Ah, oui, excellente, Blablabla Cassin... Merci, cher Le Floch...

Le droit d'asile dépend de l'appréciation d'un statut dérogatoire, à quoi il faut opposer un droit fondamental, et même, avec le philosophe Achille Mbembé, quelque chose comme un droit de séjour pour tout être humain là où il le souhaite. Nous serons tous des réfugiés alors.
(Un droit de séjour pour tout être humain là où il le souhaite ? Même chez Mme Barbara Cassin ?)

Il faut mettre en avant les bons coûts y compris moraux et humains pour autoriser les chefs d'Etat, l'Europe, performances en mains puisqu'ils ne savent s'autoriser de rien d'autre, à généraliser les bonnes pratiques comme dit le jargon
(Jargon ? Anne effet...)

repenser la citoyenneté européenne et le « Schengen » du dedans-dehors. Au travail. Il y a urgence, c'est cela que vous saurez nous faire vouloir, oui, nous voterons pour vous.
(Euh...)

Mon modèle d'« entre », sans doute le meilleur paradigme aujourd'hui pour les sciences humaines, c'est la traduction. Non pas la globalisation, le globish, car les personnes ne sont justement pas des marchandises circulant en régime d'équivalent général dans un monde capitalistique ; mais une diversité avec séjours et passages. Il y a des langues - des cultures, des visions du monde -, des gens qui les parlent, des textes, et l'on passe d'une langue à l'autre. C'est évidemment sur la pluralité qu'il faut miser, sur le savoir-faire avec les différences. Faire de la frontière un « entre », titre au séjour.
(Mon Dieu, qu'est-ce que c'est que ce cafouillis ?)
De Gaulle dans ses Mémoires de guerre nota ce qu'il nommait cette propension à la mélancolie chez ceux qui le rejoignirent à Londres.

à lire: ce dossier sur la France Libre qui indique que dès le 20 juin 1940, les consuls généraux de Hong-Kong, Bangkok et Pondichéry, rallièrent la France Libre de De Gaulle. A lire, page 24, l'évocation de ces 40 Français de Hong-Kong volontaires pour combattre les Japonais dans leur offensive lancée sur la colonie anglaise dans la dernière semaine de décembre 1941 et dont bon nombre perdirent la vie dans ces combats. On se demande si un tel acte de patriotisme farouche et, pourrait-on dire cosmopolite, peut encore être compris ou vaguement appréhendé aujourd'hui.

Pour ceux qui ressentiraient parfois "un coup de blues", je recommande cette revue, aux très belles photographies :

[39-45.org]
Il existe aussi toute une tradition mélancolique dans la pensée révolutionnaire, en rupture avec le progressisme béat, bien représentée par Blanqui dans L'éternité par les astres (l'éternel retour de la défaite), Walter Benjamin dans les Thèses sur le concept d'Histoire (l'Ange, chassé du paradis, contemple avec effroi les catastrophes contre-révolutionnaires), ou plus récemment Löwy et Daniel Bensaïd dans Le Pari mélancolique (le trostsko-péguyste, tel Baudelaire dans un Passage, flâne dans le forum des Halles, désabusé au milieu des marchandises mondialisées, avec Richard Millet pas loin caché derrière un pylone).

(Enregistrements conservés)
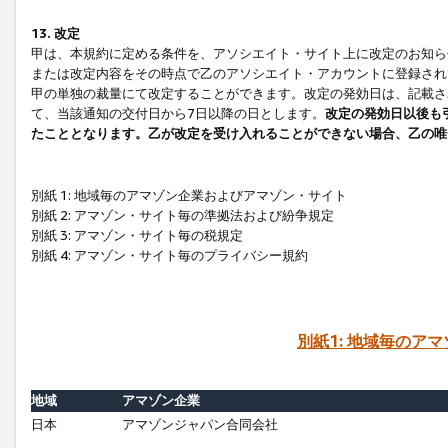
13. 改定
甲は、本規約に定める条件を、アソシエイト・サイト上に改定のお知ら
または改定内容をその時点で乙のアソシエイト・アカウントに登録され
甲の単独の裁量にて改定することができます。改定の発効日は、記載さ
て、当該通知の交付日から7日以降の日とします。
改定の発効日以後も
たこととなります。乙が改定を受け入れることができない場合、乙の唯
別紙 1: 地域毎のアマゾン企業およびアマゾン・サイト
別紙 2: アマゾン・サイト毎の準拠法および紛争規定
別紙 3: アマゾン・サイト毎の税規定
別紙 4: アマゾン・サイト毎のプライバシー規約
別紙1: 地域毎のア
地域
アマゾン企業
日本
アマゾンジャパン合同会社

---

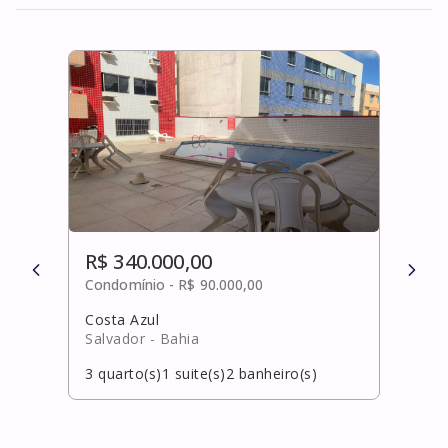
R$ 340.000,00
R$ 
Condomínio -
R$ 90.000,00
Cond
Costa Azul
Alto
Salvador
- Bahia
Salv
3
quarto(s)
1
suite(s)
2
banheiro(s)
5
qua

▶ _Consignes de l'exercice_: Pouvez-vous mettre à jour l'extrait en le reprenant à partir de « Ah, oui, excellente, Blablabla » et jusqu'à « (Jargon ? Anne effet...) », avec « penseur » à la place de « philosophe » ?

▶ _Résultat de l'exercice_:
Ah, oui, excellente, Blablabla Cassin... Merci, cher Le Floch...

Le droit d'asile dépend de l'appréciation d'un statut dérogatoire, à quoi il faut opposer un droit fondamental, et même, avec le penseur Achille Mbembé, quelque chose comme un droit de séjour pour tout être humain là où il le souhaite. Nous serons tous des réfugiés alors.
(Un droit de séjour pour tout être humain là où il le souhaite ? Même chez Mme Barbara Cassin ?)

Il faut mettre en avant les bons coûts y compris moraux et humains pour autoriser les chefs d'Etat, l'Europe, performances en mains puisqu'ils ne savent s'autoriser de rien d'autre, à généraliser les bonnes pratiques comme dit le jargon
(Jargon ? Anne effet...)